La única investigación histórica emprendida desde el Estado —nunca hubo juicio por esta masacre— fue en 2010 y allí se destaca que los granaderos tuvieron que resistir en un edificio en ruinas, sin luz, inundado por los tanques de agua destruidos por las bombas, entre decenas de trabajadores de la casa de gobierno heridos.
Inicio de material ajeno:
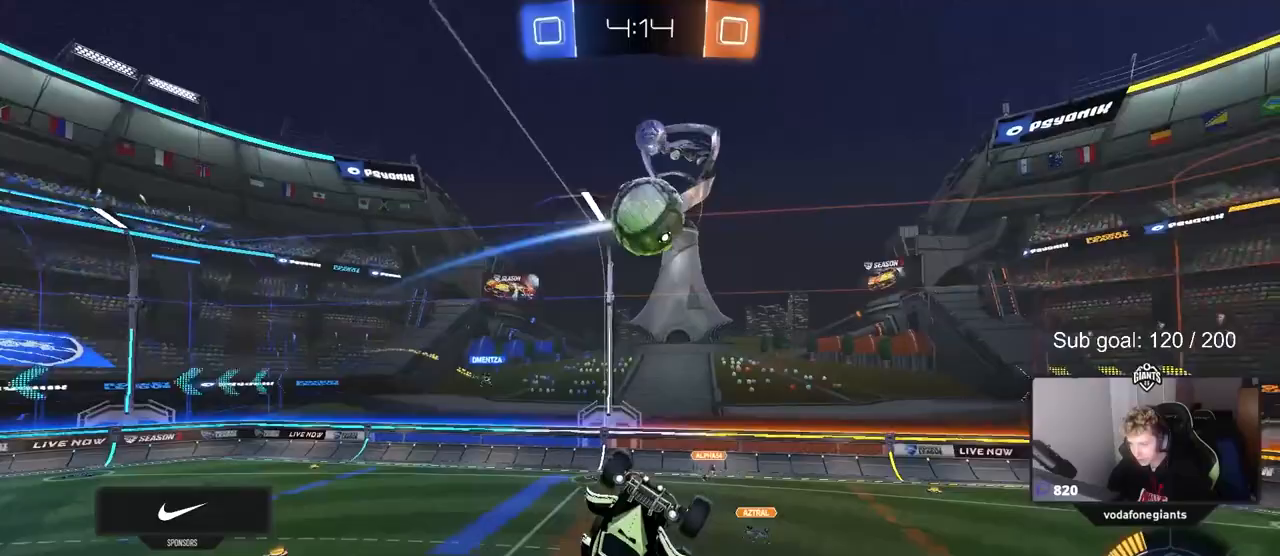
{"keys": ["a", "shift", "w"], "mouse": ["left"], "mouse_move": "still", "events": [[50, "a", "down"], [50, "shift", "down"], [83, "a", "up"], [83, "shift", "up"], [183, "d", "down"], [283, "w", "down"], [367, "d", "up"], [367, "shift", "down"], [467, "a", "down"]]}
El libro fue publicado desde el Ministerio de Justicia y Derechos Humanos de la Nación, durante la primera presidencia de Cristina Fernández de Kirchner.
Cabe destacar, que el armamento de los Granaderos y del Ejército en general eran de menor eficacia que los de la Marina: la armada justamente había conseguido, por contrabando, armas mucho más modernas y poderosas y eran las que estaban empleando en el ataque.
Además, la investigación citada reconstruyó el perfil de los granaderos que entraron en batalla ese día: la mayoría eran conscriptos, es decir no eran soldados de carrera sino que estaban cumpliendo el servicio militar.
“El bombardeo del 16 de junio le abrió las puertas a los vuelos de la muerte”
Fueron nueve los granaderos fallecidos: José Alodio Baigorria, Laudino Córdoba, Mario Benito Díaz, Orlando Heber Mocca, Pedro Leónidas Paz, Ramón Cárdenas, Oscar Adolfo Drasich, Rafael Sotelo Inchausti y Víctor Enrique Navarro. Eran clase 1934, es decir tenían 21 años. Además hubo 25 heridos.
El ataque terminó cerca de las seis de la tarde, los rebeldes se fugaron a Uruguay. El presidente ya había pedido a la población que se quedaran en sus casas, muchos militantes habían salido a las calles a expresar su apoyo al gobierno, su repudio al bombardeo. Hacia la noche el movimiento golpista ya había sido detenido pero tres meses más tarde, ya con el apoyo del Ejército, las Fuerzas Armadas bombardearon Mar del Plata y Ensenada y amenazaron con volver a bombardear Buenos Aires: Perón renunció e inició un largo exilio de 18 años.

Historia
El Regimiento de Granaderos a Caballo —primero llamado Escuadrón— fue creado por José de San Martín en 1812: tuvieron un rol clave en las batallas post Revolución de Mayo y por la Independencia, estuvieron en el combate de San Lorenzo y también el cruce de los Andes. En 1826, Bernardino Rivadavia les asignó el rol de custodia presidencial pero dos años después el espacio fue disuelto.
Recién en 1907 durante el gobierno de José Figueroa Alcorta se restituyó el regimiento de Granaderos, bajo la órbita del Ejército, con la misma tarea de ser escolta presidencial y, además, se convirtieron en la guardia de los restos de San Martín.
Al día siguiente del bombardeo de 1955, Perón los homenajeó: “Acabo de comprobar que han asimilado la lección magistral de lealtad del Sargento Cabral”.